**Stated problem 1**. Pick out every line in the entries below that contains the word "bass".

**Article**.
Anderson: But the notion that everyday consumers would want it over dialup—that was pretty radical.
Andreessen: True. At the time, there were four presumptions made against dialup Internet access, and after Mosaic took off I could see that they were all wrong. The first presumption was that dialup flat-out wouldn’t work.
Anderson: That it would always be too slow, too clunky.
Andreessen: Right. The second presumption was that it was too expensive—and that it would always stay as expensive as it was. The third presumption was that people wouldn’t be smart enough to figure out how to get it working at home. But the most interesting presumption was the fourth one: that consumers wouldn’t want it, that they wouldn’t know what to do with it.
Anderson: Your big idea, really, was that they would want it—and they’d eventually get it.
Andreessen: Yeah. It was essentially knocking through all four of those assumptions. I thought it was obvious that everyone would want this and that they would be able to do lots of things with it. And I thought it was obvious that the technology would advance to a point where you wouldn’t need a computer science degree to do it.
Anderson: Which was the one problem you could do something about.
Andreessen: Well, actually, I think that Mosaic helped address a few of the problems at once. It did make the Internet much easier to use. But making it easier to use also made it more apparent how to use it, all the different things that people could do with it—which then made people want it more. And it’s also clear that we helped drive faster bandwidth: By creating the demand, we helped increase the supply.
Anderson: I remember the first time I interviewed you, back in 1995 when I was at The Economist. I thought we were going to talk about, you know, TCP/IP and HTTP. But you wanted to talk about globalization, about international trade. You were already thinking about the Internet in macroeconomic terms. Have you always seen the world that way, or was there an awakening somewhere in the process?
Andreessen: The awakening probably happened for me during that period. Once you understand that everybody’s going to get connected, a lot of things follow from that. If everybody gets the Internet, they end up with a browser, so they look at web pages—but they can also leave comments, create web pages. They can even host their own server! So not only is everybody consuming, they can also produce. And once you get instantaneous communication with everybody, you have economic activity that’s far more advanced, far more liquid, far more distributed than ever before.

**Exercise inputs**.

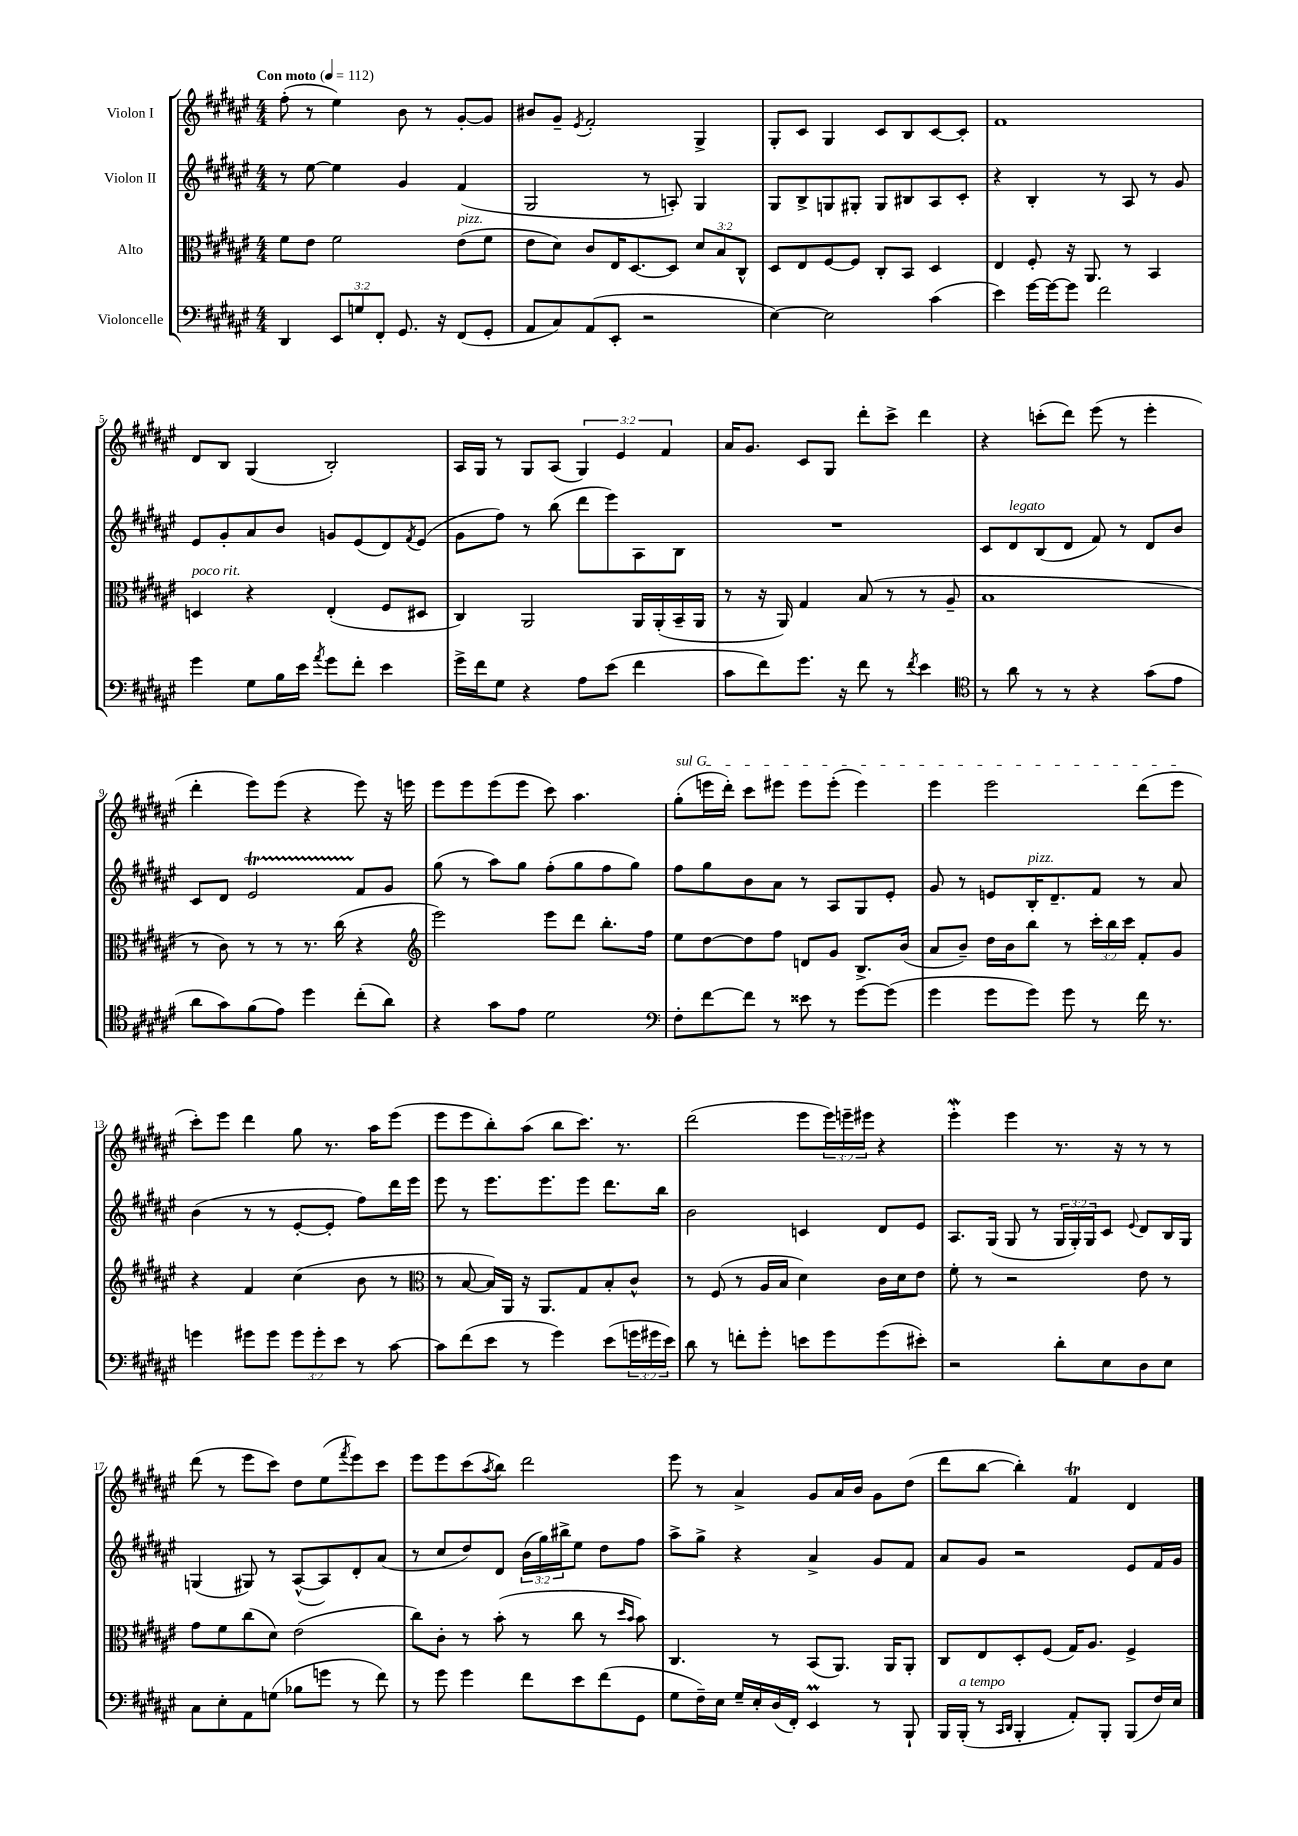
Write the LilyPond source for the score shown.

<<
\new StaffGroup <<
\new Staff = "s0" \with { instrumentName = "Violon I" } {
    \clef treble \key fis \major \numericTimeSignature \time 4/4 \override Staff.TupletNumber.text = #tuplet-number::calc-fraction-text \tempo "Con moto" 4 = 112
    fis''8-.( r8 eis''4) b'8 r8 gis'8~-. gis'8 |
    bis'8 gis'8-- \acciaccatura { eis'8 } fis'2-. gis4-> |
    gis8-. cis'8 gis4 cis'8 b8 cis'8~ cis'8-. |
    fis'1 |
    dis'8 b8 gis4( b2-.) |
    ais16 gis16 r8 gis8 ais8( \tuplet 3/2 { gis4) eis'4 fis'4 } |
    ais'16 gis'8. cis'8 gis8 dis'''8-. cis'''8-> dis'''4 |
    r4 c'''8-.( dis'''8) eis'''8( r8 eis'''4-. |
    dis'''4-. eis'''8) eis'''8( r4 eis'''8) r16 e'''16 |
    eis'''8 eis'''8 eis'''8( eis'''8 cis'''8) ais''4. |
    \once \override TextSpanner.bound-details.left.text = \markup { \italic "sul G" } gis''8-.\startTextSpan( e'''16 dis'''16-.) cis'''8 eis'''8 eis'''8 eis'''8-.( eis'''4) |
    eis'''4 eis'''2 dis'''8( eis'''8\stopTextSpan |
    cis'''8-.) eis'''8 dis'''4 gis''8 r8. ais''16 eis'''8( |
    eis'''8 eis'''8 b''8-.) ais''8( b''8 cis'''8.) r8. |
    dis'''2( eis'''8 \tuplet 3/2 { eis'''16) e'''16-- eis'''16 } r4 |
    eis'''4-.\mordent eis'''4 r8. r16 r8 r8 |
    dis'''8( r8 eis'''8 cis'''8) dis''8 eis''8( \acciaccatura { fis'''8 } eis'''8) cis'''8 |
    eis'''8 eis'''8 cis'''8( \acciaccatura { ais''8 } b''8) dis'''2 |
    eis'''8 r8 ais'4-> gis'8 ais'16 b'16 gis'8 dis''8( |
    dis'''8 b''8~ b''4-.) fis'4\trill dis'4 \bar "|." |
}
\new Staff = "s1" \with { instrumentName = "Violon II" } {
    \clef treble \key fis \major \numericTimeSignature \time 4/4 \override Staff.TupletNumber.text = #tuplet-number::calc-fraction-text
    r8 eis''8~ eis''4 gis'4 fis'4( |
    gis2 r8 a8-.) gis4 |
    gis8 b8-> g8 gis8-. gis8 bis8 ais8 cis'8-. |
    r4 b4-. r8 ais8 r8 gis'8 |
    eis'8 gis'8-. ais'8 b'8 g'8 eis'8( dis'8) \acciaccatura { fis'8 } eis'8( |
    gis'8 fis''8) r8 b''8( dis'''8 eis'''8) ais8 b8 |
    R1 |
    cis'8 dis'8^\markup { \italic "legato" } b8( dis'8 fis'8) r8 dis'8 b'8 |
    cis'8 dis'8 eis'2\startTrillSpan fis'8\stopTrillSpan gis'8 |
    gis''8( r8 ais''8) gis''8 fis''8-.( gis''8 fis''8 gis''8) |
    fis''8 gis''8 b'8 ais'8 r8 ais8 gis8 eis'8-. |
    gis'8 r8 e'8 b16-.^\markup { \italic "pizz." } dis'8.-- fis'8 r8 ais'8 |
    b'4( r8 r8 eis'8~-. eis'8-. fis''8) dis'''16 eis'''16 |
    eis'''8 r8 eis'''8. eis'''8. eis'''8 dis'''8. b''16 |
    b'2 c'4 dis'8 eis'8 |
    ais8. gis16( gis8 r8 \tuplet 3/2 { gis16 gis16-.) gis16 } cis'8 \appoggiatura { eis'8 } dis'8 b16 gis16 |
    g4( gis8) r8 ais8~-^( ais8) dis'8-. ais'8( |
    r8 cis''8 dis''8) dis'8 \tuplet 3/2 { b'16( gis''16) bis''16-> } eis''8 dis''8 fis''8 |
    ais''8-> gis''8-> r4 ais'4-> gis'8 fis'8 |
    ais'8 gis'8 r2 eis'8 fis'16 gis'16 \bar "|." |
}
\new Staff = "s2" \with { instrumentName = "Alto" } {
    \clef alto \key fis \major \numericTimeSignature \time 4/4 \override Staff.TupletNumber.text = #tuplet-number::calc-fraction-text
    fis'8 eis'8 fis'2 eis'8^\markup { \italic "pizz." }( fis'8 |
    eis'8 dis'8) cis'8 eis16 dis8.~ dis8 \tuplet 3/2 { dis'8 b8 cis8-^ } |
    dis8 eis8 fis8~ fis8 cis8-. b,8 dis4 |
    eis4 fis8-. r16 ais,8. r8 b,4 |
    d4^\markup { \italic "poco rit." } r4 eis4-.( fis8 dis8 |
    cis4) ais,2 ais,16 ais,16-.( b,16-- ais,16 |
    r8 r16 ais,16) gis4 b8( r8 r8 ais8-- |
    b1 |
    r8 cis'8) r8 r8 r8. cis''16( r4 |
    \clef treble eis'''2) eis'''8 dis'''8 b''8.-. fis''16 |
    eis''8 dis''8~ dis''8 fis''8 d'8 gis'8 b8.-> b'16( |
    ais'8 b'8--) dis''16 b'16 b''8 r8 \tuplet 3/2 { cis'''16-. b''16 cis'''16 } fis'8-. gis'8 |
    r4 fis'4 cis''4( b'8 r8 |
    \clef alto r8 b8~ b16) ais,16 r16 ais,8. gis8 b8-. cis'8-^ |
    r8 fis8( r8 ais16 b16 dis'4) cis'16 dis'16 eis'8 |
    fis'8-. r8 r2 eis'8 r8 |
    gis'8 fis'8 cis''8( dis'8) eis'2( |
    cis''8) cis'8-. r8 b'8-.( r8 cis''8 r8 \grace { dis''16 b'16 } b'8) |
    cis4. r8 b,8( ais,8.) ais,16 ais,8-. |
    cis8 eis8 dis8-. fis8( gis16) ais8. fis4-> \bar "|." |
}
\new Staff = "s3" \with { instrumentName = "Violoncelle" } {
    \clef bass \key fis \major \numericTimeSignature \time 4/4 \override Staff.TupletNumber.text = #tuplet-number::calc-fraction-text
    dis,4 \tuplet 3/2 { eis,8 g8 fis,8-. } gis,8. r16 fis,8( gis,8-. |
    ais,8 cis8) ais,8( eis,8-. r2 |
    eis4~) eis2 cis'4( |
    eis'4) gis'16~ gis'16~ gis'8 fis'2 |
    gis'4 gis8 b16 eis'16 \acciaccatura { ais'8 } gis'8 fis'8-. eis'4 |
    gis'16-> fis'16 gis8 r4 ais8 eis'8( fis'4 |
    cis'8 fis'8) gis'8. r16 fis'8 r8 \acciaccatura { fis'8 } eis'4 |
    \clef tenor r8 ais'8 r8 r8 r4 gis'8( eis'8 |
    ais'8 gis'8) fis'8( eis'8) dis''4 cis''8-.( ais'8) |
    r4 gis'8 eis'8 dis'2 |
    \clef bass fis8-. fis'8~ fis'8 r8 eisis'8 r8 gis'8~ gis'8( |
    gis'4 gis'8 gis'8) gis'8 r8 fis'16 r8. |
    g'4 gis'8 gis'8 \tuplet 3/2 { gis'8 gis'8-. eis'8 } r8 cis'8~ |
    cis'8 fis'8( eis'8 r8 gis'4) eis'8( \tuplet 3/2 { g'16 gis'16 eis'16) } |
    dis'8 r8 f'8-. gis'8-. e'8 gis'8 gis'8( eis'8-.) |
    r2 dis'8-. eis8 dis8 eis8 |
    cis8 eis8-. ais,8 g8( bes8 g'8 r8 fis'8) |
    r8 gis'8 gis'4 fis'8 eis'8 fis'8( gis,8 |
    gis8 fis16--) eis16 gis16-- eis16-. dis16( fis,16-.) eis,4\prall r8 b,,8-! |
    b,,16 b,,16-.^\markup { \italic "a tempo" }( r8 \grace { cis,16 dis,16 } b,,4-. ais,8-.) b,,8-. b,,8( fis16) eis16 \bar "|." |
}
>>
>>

**Stated problem 2**. From the interview above, copy the stretch from "Andreessen: The awakening" through "than ever before." word for word.

**Response 1**.
    \clef bass \key fis \major \numericTimeSignature \time 4/4 \override Staff.TupletNumber.text = #tuplet-number::calc-fraction-text
    \clef bass fis8-. fis'8~ fis'8 r8 eisis'8 r8 gis'8~ gis'8( |

**Response 2**.
Andreessen: The awakening probably happened for me during that period. Once you understand that everybody’s going to get connected, a lot of things follow from that. If everybody gets the Internet, they end up with a browser, so they look at web pages—but they can also leave comments, create web pages. They can even host their own server! So not only is everybody consuming, they can also produce. And once you get instantaneous communication with everybody, you have economic activity that’s far more advanced, far more liquid, far more distributed than ever before.